Document segment:
Deputy Leader of People's First
- Incumbent
- Assumed office 19 January 2026
- Prime Minister: Sitiveni Rabuka
- Preceded by: Office Established

Minister for Lands and Mineral Resources
- In office 16 April 2020 – 24 December 2022
- Prime Minister: Frank Bainimarama
- Preceded by: Ashneel Sudhakar
- Succeeded by: Filimoni Vosarogo

Minister for Infrastructure and Meteorological Services
- In office 20 November 2018 – 24 December 2022
- Prime Minister: Frank Bainimarama
- Preceded by: Parveen Bala
- Succeeded by: Filipe Tuisawau

Minister for Employment, Productivity and Industrial Relations
- In office 17 September 2016 – 20 November 2018
- Prime Minister: Frank Bainimarama
- Preceded by: Semi Koroilavesau
- Succeeded by: Parveen Bala

Minister for Health and Medical Services
- In office 24 September 2014 – 17 September 2016
- Prime Minister: Frank Bainimarama
- Preceded by: Neil Sharma
- Succeeded by: Rosy Akbar

Member of Parliament
- Incumbent
- Assumed office October 6th, 2014
- Appointed by: Frank Bainimarama
- President: Ratu Epeli Nailatikau Jioji Konrote Ratu Wiliame Katonivere Ratu Naiqama Lalabalavu
- Prime Minister: Frank Bainimarama Sitiveni Rabuka

Personal details
- Born: 2 April 1962 (age 64) Suva
- Party: Peoples First
- Other political affiliations: FijiFirst (Until 2024)

Tasks for this exercise:
1 > In the career summary, who served as Minister for Health and Medical Services immediately before the term that began on 24 September 2014?
2 > Reproduce the career summary word for word, starting with "Member of Parliament" and going on through "FijiFirst (Until 2024)".

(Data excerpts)
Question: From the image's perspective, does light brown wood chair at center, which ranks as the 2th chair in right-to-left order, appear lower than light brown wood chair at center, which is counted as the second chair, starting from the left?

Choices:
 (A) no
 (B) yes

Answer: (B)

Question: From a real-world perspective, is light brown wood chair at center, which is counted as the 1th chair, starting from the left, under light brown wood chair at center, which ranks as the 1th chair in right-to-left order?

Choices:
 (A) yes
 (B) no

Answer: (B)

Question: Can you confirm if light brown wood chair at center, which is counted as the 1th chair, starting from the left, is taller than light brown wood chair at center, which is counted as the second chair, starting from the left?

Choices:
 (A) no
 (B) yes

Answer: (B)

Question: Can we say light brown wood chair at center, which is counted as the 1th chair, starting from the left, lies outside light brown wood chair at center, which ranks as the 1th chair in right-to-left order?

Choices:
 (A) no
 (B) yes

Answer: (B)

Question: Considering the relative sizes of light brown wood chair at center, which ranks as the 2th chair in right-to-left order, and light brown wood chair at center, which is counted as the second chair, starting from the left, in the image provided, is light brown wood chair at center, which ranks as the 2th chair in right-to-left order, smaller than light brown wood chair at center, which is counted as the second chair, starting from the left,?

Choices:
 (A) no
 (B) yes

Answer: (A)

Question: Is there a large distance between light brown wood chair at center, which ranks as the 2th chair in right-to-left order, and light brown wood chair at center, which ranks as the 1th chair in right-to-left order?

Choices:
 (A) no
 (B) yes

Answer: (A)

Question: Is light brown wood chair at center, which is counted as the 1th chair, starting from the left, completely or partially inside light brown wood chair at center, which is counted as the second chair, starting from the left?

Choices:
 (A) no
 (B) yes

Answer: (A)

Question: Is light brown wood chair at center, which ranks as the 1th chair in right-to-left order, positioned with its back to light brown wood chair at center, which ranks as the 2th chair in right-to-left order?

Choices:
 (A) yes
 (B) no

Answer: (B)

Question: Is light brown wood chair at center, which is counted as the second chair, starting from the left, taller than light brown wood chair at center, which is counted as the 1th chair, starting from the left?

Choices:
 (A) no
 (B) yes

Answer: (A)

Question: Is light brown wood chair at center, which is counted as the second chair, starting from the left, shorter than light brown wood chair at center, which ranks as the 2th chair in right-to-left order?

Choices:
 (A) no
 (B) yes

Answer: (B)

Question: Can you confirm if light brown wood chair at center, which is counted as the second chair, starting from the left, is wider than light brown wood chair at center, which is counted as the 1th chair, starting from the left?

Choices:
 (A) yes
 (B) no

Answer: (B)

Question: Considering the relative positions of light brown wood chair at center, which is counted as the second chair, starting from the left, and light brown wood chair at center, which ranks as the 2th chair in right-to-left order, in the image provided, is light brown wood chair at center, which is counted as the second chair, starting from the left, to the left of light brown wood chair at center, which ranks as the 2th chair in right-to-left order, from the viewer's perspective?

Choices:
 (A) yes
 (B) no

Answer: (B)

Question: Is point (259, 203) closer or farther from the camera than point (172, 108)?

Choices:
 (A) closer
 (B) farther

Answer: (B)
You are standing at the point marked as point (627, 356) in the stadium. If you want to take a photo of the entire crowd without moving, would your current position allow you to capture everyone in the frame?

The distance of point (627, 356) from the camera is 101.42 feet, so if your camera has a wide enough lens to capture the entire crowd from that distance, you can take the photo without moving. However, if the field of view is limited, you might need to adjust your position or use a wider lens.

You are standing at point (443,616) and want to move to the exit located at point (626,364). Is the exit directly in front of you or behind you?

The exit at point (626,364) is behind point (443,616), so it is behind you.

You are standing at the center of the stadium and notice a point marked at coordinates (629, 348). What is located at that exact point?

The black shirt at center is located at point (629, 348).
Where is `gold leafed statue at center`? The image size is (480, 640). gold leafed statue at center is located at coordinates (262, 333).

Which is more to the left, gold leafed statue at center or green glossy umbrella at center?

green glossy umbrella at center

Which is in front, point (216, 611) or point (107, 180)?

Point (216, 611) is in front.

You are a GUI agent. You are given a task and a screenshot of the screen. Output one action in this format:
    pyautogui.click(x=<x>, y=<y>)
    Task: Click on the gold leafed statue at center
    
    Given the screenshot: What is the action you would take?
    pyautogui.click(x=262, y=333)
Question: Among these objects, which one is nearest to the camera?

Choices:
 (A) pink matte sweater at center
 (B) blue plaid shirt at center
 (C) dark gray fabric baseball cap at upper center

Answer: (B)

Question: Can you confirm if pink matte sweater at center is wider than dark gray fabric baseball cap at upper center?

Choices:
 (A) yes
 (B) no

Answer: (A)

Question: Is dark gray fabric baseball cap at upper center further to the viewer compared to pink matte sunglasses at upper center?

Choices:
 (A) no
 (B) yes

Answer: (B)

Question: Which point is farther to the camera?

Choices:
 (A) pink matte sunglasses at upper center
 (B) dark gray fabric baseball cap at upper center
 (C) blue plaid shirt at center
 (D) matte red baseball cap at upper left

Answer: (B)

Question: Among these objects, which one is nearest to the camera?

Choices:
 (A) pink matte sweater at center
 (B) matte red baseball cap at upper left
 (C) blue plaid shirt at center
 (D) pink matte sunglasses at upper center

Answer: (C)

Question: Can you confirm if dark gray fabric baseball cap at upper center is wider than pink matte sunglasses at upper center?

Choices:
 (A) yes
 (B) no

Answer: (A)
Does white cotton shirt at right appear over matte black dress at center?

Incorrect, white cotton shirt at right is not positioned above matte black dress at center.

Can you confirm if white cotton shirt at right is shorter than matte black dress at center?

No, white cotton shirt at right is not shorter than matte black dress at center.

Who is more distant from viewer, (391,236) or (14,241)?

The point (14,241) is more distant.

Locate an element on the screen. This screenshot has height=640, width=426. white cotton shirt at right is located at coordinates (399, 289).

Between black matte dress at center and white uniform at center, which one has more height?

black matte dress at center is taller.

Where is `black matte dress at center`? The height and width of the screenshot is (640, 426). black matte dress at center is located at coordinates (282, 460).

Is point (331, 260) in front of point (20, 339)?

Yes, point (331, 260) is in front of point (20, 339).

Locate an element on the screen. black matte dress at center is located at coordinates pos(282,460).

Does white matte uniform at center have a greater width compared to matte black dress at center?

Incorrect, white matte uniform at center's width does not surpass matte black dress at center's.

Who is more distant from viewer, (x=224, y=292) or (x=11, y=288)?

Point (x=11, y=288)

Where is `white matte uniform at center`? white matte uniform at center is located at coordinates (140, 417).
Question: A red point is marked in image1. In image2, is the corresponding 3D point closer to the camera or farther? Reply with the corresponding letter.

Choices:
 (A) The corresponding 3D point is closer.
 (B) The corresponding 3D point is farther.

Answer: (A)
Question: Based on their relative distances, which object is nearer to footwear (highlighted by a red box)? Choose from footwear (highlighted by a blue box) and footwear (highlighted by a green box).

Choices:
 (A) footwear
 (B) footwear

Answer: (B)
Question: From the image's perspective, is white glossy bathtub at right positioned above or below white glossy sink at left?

Answers for the tasks:
1 > Neil Sharma

2 >
Member of Parliament
- Incumbent
- Assumed office October 6th, 2014
- Appointed by: Frank Bainimarama
- President: Ratu Epeli Nailatikau Jioji Konrote Ratu Wiliame Katonivere Ratu Naiqama Lalabalavu
- Prime Minister: Frank Bainimarama Sitiveni Rabuka

Personal details
- Born: 2 April 1962 (age 64) Suva
- Party: Peoples First
- Other political affiliations: FijiFirst (Until 2024)